# REQUEST
Reproduce the passage on money laundering word for word, from "Money laundering is something" up to and including "have turned away.".

# GIVEN PASSAGE

There are potentially serious negative economic consequences for a country and its government if it appears to allow itself to be used by money launderers. Studies conducted by the IMF have shown that money laundering can lead to inexplicable changes in money demand, increased prudential risks to the safety and soundness of the banking sector, a contaminating effect on legal financial transactions, and increased volatility of international capital flows and exchange rates. It can also lead to reduced levels of foreign direct investment if the country's commercial sectors are perceived to be subject to the control and influence of organised criminal syndicates.

There are also significant social costs if efforts are not made to counter money laundering. Money laundering, organised crime and economic crime are often integrally linked, and criminal organisations will use their profits to infiltrate or acquire control of legitimate businesses, and to bribe individuals and even governments. Over time, this can seriously weaken the moral and ethical fabric and standards of society, and damage the principles underlying democracy. One cannot rule out the possibility of criminals installing puppet governments by deploying the proceeds of crime to rig and win elections.

In today's open and global financial world, characterised by rapid mobility of funds and the introduction of new payment technologies, the fight against money laundering needs to be globally coordinated in a comprehensive manner. Money launderers seek the weak links in the chain, and the consequences for developing economies like ours can be extremely detrimental. Confronting the menace of money laundering becomes even more challenging in our region, with its largely cash-based economies, its less developed and loosely regulated financial, business and intermediary sectors, its underground banking or money-remitting services, and the gaps in its legal and law enforcement infrastructures and operational capacities.

Money laundering is something that can only be fully addressed on an international scale. Criminals operating without regard to national boundaries will always try to exploit the weaker links in the anti-money laundering chain. Thus, countries and institutions which have not yet put into place the necessary protective measures may find themselves attracting the sort of businesses that prudentially regulated financial centres have turned away.

Seriously addressing these gaps to contain the adverse impact of money laundering is no longer an option for us, but a real necessity. We cannot afford to ignore or sideline these daunting issues without suffering the resultant consequences.

I would like to briefly share with you the ground we have been able to cover in the past three years of ESAAMLG's existence and the important tasks and challenges that lie ahead.

Our operating strategy involves a work programme that is reviewed and revised by the Council of Ministers as is deemed necessary. The first tasks of the group were as follows:
  • setting up a register of national contact persons responsible for co-ordinating initiatives against money laundering and the financing of terrorism among stakeholders (legal, financial and law enforcement agencies);

  • updating information on member countries' anti-money laundering (AML) systems and controls;

  • completing self-assessment questionnaires on the 40 FATF recommendations on money laundering and the additional eight special recommendations on combating the financing of terrorism (CFT);

  • collecting all national laws of member countries relevant to the AML effort;

  • establishing standing subgroups on legal, law enforcement and financial issues;

  • developing an internet website to publish information on AML within the group;

  • developing links with local universities and research institutions;

  • identifying research areas in AML/CFT;

  • setting national targets on AML/CFT activities, with time frames; and

  • co-ordinating technical assistance for the group.
In August 2002, the Council met and set the following targets for the year ahead:
  • Complete the collection of the anti-money laundering laws and regulations for all members of the group and make them available in electronic form; review the laws and regulations to establish any gaps and develop a programme to consolidate them into comprehensive AML regimes for all jurisdictions.

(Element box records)
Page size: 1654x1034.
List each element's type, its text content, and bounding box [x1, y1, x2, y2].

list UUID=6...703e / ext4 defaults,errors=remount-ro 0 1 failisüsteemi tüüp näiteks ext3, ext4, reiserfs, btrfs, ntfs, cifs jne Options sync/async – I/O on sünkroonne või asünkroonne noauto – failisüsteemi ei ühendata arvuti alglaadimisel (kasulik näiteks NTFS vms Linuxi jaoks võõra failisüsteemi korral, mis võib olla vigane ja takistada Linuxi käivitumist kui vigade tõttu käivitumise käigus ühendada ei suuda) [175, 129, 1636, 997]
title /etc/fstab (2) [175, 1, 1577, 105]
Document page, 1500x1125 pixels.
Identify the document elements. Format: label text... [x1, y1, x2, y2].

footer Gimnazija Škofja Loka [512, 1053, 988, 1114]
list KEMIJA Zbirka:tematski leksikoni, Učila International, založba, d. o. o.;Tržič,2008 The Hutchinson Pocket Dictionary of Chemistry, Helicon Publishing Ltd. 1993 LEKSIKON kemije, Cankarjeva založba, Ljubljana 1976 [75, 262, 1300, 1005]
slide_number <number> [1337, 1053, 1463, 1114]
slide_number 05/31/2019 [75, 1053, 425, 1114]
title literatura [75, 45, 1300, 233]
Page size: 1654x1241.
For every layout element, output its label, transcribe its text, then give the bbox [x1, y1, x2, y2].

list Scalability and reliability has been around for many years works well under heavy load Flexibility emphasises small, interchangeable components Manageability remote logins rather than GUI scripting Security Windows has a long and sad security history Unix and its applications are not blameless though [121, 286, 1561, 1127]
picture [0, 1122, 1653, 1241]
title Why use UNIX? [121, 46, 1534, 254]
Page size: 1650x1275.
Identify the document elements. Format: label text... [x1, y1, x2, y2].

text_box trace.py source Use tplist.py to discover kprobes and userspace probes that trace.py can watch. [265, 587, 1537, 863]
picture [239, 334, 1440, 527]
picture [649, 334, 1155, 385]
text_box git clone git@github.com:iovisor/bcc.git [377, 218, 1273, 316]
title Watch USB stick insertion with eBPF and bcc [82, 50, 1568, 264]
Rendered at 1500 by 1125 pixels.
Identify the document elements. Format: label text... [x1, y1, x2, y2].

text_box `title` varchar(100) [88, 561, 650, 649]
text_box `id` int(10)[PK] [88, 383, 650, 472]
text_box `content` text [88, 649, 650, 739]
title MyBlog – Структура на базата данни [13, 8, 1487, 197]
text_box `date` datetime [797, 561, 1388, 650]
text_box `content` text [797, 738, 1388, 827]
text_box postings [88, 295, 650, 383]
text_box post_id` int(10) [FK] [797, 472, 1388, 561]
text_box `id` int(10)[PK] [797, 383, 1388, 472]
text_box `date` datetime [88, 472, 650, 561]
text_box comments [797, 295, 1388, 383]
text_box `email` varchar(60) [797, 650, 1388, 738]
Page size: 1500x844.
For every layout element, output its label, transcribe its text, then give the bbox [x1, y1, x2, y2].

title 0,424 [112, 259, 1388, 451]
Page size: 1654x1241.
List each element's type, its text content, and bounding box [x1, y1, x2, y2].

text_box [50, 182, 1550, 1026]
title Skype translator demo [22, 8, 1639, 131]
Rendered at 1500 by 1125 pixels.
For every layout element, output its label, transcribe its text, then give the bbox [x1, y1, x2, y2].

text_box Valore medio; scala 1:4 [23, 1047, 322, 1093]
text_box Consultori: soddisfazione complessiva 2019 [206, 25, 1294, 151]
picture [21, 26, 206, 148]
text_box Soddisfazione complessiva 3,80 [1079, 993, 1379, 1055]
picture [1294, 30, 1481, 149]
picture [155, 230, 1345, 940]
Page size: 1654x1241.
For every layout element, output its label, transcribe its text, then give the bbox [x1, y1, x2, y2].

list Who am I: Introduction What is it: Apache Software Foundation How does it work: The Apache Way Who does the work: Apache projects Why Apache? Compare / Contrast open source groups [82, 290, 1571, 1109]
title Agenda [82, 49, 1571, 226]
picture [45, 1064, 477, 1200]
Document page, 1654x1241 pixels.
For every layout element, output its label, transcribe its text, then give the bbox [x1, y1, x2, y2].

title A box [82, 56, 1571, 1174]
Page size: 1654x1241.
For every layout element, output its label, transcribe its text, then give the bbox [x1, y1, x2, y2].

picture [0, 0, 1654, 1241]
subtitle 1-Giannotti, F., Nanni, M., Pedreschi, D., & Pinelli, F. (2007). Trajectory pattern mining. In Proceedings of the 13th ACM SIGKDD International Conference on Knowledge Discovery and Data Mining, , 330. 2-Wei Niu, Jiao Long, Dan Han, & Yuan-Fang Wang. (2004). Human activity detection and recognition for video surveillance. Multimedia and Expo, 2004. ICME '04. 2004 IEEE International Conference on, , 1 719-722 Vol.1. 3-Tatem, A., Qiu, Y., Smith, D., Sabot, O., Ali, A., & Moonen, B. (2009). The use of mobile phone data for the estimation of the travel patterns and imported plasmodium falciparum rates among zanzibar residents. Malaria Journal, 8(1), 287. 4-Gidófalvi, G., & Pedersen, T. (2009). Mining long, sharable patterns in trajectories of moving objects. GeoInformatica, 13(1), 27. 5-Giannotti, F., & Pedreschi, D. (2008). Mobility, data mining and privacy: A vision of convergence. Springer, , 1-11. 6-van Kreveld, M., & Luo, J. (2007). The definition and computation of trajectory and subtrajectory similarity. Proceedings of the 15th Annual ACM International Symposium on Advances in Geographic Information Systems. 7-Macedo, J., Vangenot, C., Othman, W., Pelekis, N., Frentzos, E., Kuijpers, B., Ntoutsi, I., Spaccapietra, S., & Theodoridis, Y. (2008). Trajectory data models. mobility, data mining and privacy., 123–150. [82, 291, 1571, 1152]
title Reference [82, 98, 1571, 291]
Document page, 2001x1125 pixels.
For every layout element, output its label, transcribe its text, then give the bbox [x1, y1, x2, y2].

# TASK RESPONSE
Money laundering is something that can only be fully addressed on an international scale. Criminals operating without regard to national boundaries will always try to exploit the weaker links in the anti-money laundering chain. Thus, countries and institutions which have not yet put into place the necessary protective measures may find themselves attracting the sort of businesses that prudentially regulated financial centres have turned away.